Taking off not only with users, but also investors.
“We first spotted Lago through HackerNews in early 2023: They had so much traction, for a seemingly unsolved or trivial issue, that it seemed obvious that people were waiting for an open source solution like theirs. We then reached out to their astrologers on GitHub and the feedback has been nothing but impressive,” Oana Olteanu, partner at SignalFire, said in a statement.
If you think marketing is a competitive market, the bill is busier than Billingsgate Fish Market on a Friday morning. Major technology companies like Stripe, Adyen, Salesforce, Zoho, Paddle and many others offer billing solutions. There are even several providers that already take an open source approach, including FOSSBilling, ChargeBee, Kill Bill, AppDirect’s jBilling, and the imaginatively named “Open Source Billing.” (Why beat around the bush?)
However, Chuong believes there is still great opportunity to focus on scalability and custom solutions for startups trying to push the boundaries in their own competitive spaces.
The field of artificial intelligence is a strong example of this, in her view. Companies building AI-based products are still working out what sustainable business models will be, and meanwhile we’re seeing many examples of companies looking at hybrid approaches, combining flat-rate subscriptions with consumption-based pricing. All of these are difficult to manage and rely on tools that can be integrated with any developer they build, with the ability to discern and apply their usage data.

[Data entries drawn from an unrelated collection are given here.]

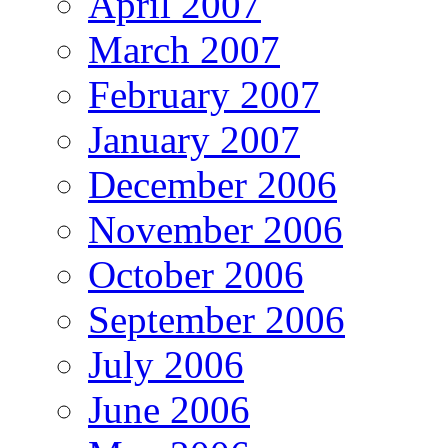
April 2007
March 2007
February 2007
January 2007
December 2006
November 2006
October 2006
September 2006
July 2006
June 2006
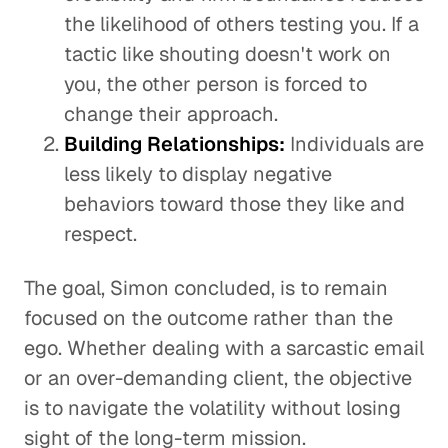
the likelihood of others testing you. If a
tactic like shouting doesn't work on
you, the other person is forced to
change their approach.
Building Relationships:
Individuals are
less likely to display negative
behaviors toward those they like and
respect.
The goal, Simon concluded, is to remain
focused on the outcome rather than the
ego. Whether dealing with a sarcastic email
or an over-demanding client, the objective
is to navigate the volatility without losing
sight of the long-term mission.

“If you have very simple billing and invoicing, there are a lot of these solutions around it, but for complex pricing, there hasn’t been a solution,” he said. This leads many companies (like Qonto did) to build their own solutions. “But engineers hate it. And it’s very expensive to hire engineers for that, obviously. So it remains an unsolved problem.” In Lago’s view, offering open source tools is the best solution to meet a variety of needs and ideas.
For some of these users, the open source ethos is in line with what they hope to adopt as businesses.
“We chose Lago as our billing provider because we believe in the open source ecosystem,” said Timothée Lacroix, co-founder and CTO at Mistral.ai, in a statement. “They were able to keep up with the pace of our releases and allowed us to focus on what we do best.” Yes, some will argue that open source may be overstretched as a concept right now, and may well be the exact opposite of what many so-called open source companies are creating.
The company’s aim is to continue to develop its existing operations but also to start looking at what else it can add next. An obvious area is to deepen Lago’s original thinking around marketing and provide more data analytics to clients about what people are consuming and paying for and their payment patterns. Another is to explore the other side of the billing coin: payments.
Lago is unlikely to build a pay stack. However, he added: The focus will almost certainly be on orchestrating payments, giving users control over what they use, but making sure it integrates well with their billing platform (one that, ideally, will be covered by Lago of course).